> _Passage provided_:

>>>>

Further, for each of the simulations, the asset model will provide the risk free yield curve for the calculation of reserves and solvency requirement.
In turn both models feed their output to the top model. The top model will be used to calculate reserving positions, asset shares, asset values, solvency requirement surplus positions and any other financial items required for each year end. In fact, one common use of the model is to generate a revenue account for the projection period under consideration.
Here too, the corporate model can also include management’s decision before it continues the simulation for the next year. Management’s decision may include how and when to balance the asset allocation. An ICAAP exercise, which looks at the position in one year, may leave the assets at its initial allocation, whereas looking at a longer time period, an asset rebalancing rule is required for the results to make sense.
For participating products, including takaful, the model may also incorporate managements’ decision on whether to reduce bonuses in poor economic conditions.
Analysing the model output
The results of the simulations are then ready to be analysed. One simple approach is to plot the median, 5th and 95th percentile results for any items that are of interest – surplus positions, capital requirements against free assets. There are of course more sophisticated investigations that can be done, which depends on the objectives of the ALM. We illustrate in the next section how ALM can be used to address solvency issues.
Making a meaningful analysis
Addressing Solvency concerns
Solvency requirement is no longer straightforward and under a risk based capital framework, has many drivers. It is mainly influenced by the liability profile, the assets held, and the matching strategy. The last item is captured via the interest rate risk charge (which captures the difference in movement of assets and liabilities from a change in interest rate). Liability risk charges meanwhile capture the capital that is required to meet a 1 in 20 chance of ruin in one year. Asset charges would depend on the investments held and the mandated schedule of charges.
Liability and solvency requirement changes with movements in interest rate. Asset values are marked to market (except perhaps held to maturity fixed interest investments). The interrelationship between the three has an impact on the all important Capital Adequacy Ratio (CAR). Should CAR at any time drop below a supervisory limit (130% currently), there is a risk of regulatory intervention. Managing this Capital Adequacy Ratio hence requires investigating the likely movement of the surplus of assets over liability requirement (free assets) and that of the solvency or capital requirement.
If management is risk averse, the safest investment policy is that of matching current liabilities wherever possible. However if management accepts that risk represents opportunity, and seeks to maximise returns to shareholders subject to an acceptable level of risk exposure, ALM is a useful tool to investigate the impact of different asset allocation strategy.
Source: Mercer (Singapore). Note values are for illustrative purposes only
This chart is an illustration of how different asset allocation strategy would have an influence over the probability of capital dropping below the statutory minimum requirement in the next ten years within a non-par fund. Given that more conservative strategies would also mean lower returns, this chart plots the median projected surplus at the end of the tenth year on the y-axis. This surplus is the median surplus of running a large number of simulations for each asset allocation strategy.

<<<<

> _Task set_:
**a)** In the asset-liability modeling text, what is the current supervisory limit for the Capital Adequacy Ratio?
**b)** From the asset-liability modeling text, reproduce verbatim the part that opens with the words containing "Here too, the" and closes with "poor economic conditions.".
Answer using nothing but the text.

> _Provided data_:
>>>>

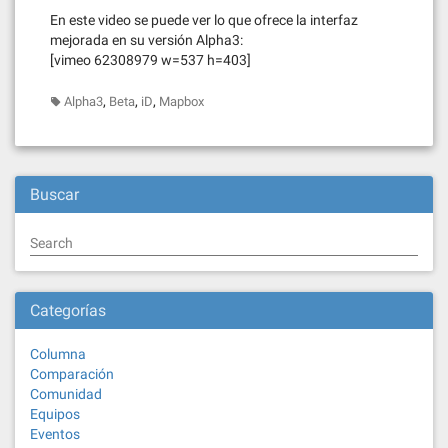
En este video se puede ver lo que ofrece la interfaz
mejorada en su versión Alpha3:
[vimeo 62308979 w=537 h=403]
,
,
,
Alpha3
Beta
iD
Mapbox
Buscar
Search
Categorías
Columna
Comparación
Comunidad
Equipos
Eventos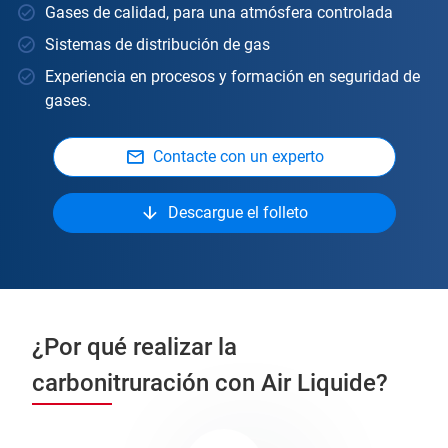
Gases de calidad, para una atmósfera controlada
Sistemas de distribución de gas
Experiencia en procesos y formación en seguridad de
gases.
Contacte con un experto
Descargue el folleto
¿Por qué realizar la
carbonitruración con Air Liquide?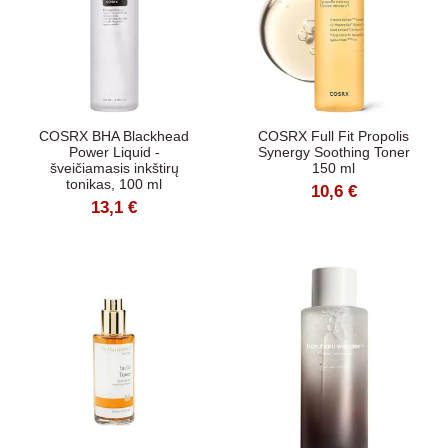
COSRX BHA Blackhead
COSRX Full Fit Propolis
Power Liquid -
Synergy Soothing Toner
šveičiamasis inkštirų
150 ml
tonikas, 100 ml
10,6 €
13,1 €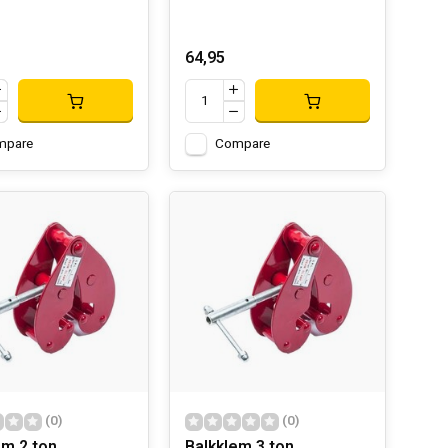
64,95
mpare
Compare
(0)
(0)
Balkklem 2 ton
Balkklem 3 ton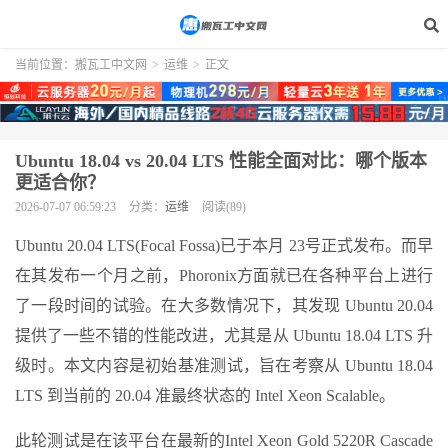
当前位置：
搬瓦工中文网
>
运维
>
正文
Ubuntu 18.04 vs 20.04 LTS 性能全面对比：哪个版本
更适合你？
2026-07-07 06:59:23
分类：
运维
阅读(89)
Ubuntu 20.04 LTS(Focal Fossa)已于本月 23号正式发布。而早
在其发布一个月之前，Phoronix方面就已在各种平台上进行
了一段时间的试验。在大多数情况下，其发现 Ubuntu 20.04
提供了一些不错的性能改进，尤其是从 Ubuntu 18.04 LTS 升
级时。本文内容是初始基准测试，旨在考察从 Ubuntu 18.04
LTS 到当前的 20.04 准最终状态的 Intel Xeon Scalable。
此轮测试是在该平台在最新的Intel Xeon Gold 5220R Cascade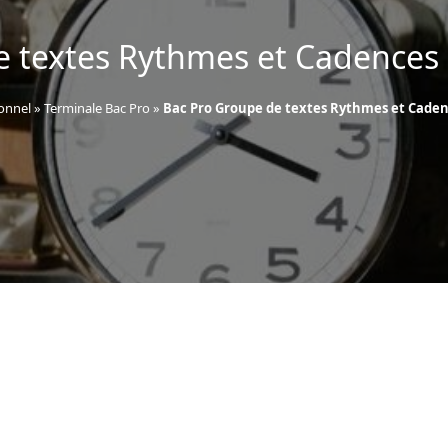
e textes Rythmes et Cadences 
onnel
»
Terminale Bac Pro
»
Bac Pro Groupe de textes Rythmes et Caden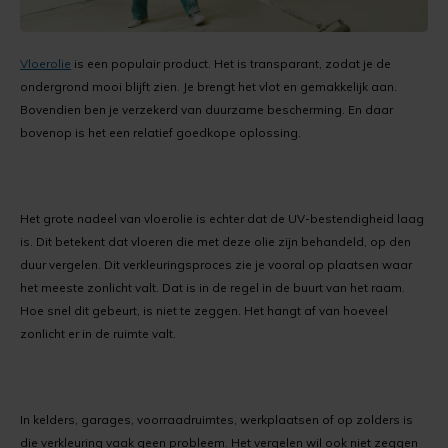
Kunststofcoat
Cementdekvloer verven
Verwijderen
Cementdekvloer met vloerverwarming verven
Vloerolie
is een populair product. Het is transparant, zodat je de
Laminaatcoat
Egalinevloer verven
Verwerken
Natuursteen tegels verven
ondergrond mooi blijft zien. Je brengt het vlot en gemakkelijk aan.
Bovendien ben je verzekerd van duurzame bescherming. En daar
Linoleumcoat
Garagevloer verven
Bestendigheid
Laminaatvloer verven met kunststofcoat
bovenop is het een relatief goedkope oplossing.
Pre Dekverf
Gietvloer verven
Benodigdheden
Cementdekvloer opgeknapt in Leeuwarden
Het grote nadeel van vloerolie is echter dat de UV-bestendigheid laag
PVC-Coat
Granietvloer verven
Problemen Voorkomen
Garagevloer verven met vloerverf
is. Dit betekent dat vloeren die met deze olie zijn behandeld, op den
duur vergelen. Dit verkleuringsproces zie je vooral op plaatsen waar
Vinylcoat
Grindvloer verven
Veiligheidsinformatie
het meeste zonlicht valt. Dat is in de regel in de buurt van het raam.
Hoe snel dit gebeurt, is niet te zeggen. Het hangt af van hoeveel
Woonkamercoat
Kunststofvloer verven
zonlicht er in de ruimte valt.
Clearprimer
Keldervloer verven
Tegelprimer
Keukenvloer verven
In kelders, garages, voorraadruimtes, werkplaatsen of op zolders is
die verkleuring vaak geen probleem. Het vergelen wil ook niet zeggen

<<<<
>>>>

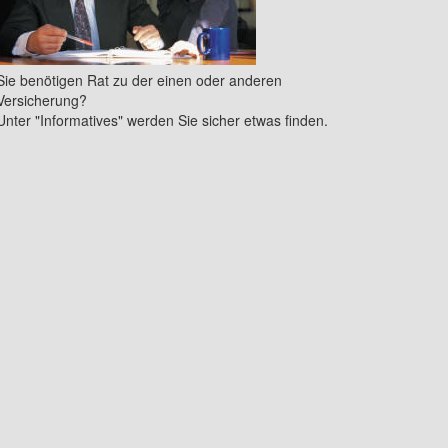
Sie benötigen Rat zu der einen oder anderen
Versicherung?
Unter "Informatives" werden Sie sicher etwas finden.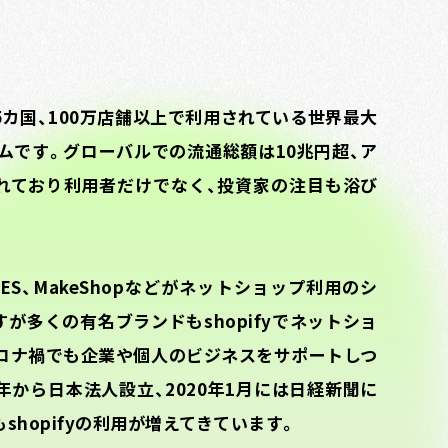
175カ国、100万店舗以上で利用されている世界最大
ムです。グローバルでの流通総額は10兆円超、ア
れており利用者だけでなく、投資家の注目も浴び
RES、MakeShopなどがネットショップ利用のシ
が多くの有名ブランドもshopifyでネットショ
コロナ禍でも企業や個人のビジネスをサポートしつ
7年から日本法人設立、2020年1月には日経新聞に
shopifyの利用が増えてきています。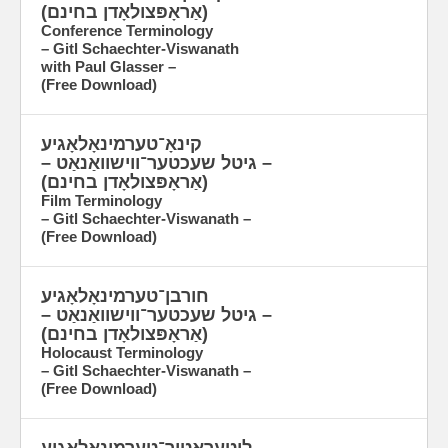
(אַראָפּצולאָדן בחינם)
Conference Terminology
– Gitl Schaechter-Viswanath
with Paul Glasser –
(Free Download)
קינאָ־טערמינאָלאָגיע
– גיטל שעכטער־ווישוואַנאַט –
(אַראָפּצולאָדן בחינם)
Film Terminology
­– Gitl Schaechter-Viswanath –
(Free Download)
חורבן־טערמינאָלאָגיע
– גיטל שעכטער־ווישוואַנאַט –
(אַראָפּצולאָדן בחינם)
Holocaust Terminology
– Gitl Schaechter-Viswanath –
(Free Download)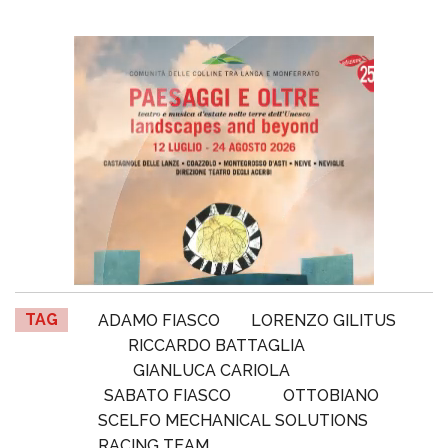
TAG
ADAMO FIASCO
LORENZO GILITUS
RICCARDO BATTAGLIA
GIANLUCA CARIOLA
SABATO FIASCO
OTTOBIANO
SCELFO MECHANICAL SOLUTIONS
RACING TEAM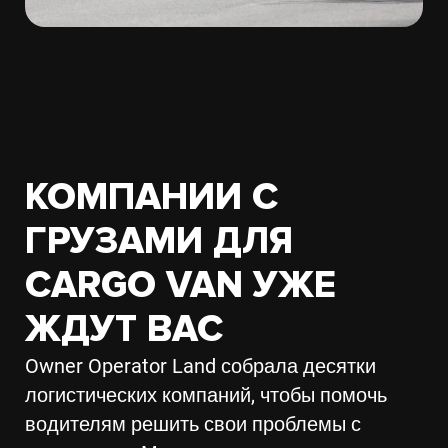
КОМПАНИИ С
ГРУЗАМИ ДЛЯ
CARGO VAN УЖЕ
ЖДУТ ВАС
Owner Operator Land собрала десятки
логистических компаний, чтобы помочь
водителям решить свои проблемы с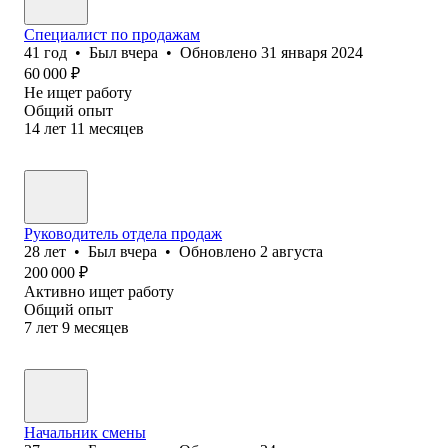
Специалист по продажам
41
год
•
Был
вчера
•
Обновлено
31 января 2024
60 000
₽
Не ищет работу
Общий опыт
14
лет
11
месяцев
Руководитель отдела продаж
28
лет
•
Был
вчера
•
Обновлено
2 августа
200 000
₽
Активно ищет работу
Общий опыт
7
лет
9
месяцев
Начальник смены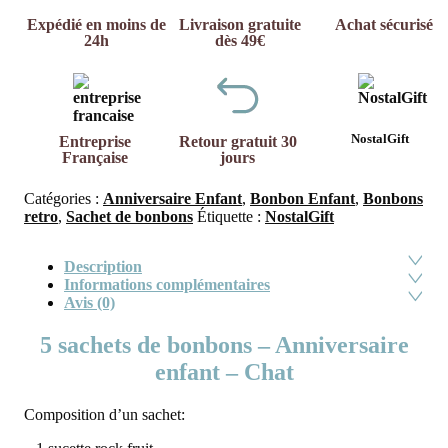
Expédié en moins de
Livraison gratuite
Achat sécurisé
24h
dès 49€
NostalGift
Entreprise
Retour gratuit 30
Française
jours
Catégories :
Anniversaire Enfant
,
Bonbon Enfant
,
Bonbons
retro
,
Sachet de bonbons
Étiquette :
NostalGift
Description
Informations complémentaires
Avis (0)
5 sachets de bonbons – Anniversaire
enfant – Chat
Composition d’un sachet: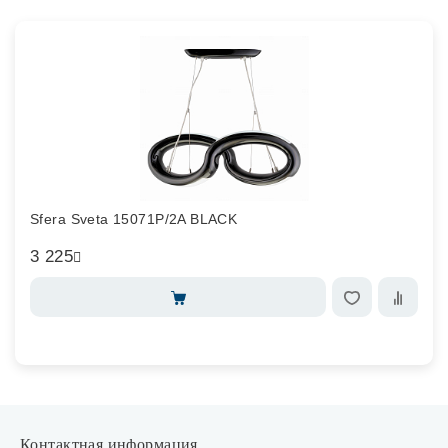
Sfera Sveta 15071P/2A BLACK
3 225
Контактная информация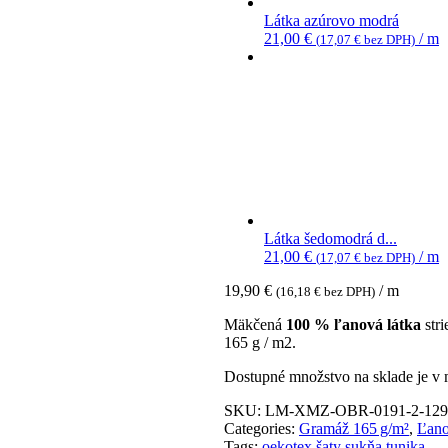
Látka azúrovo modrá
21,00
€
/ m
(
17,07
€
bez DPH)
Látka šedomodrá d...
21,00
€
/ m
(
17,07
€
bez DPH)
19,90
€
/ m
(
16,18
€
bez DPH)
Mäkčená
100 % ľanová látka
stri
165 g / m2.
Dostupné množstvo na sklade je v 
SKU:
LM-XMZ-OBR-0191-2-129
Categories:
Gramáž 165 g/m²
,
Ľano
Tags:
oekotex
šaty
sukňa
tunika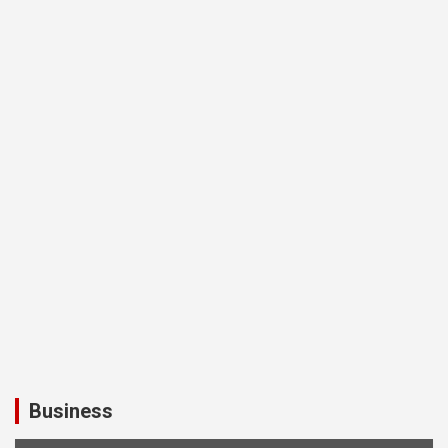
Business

<<<<
>>>>

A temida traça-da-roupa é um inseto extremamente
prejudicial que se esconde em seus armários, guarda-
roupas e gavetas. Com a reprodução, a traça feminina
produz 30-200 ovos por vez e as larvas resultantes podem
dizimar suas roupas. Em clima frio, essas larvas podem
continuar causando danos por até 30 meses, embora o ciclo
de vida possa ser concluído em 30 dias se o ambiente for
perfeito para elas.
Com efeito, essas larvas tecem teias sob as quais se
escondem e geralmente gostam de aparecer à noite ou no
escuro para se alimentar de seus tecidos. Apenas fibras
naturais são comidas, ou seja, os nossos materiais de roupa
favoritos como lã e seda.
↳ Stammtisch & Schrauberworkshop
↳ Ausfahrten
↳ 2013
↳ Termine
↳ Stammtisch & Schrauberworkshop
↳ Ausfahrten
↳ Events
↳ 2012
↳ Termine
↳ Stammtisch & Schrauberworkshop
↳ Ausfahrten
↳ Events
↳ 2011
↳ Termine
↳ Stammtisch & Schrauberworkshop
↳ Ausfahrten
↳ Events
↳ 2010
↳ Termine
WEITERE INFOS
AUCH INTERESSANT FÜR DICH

<<<<

> _Answers in order_:
**a)** 130%

**b)**
Here too, the corporate model can also include management’s decision before it continues the simulation for the next year. Management’s decision may include how and when to balance the asset allocation. An ICAAP exercise, which looks at the position in one year, may leave the assets at its initial allocation, whereas looking at a longer time period, an asset rebalancing rule is required for the results to make sense.
For participating products, including takaful, the model may also incorporate managements’ decision on whether to reduce bonuses in poor economic conditions.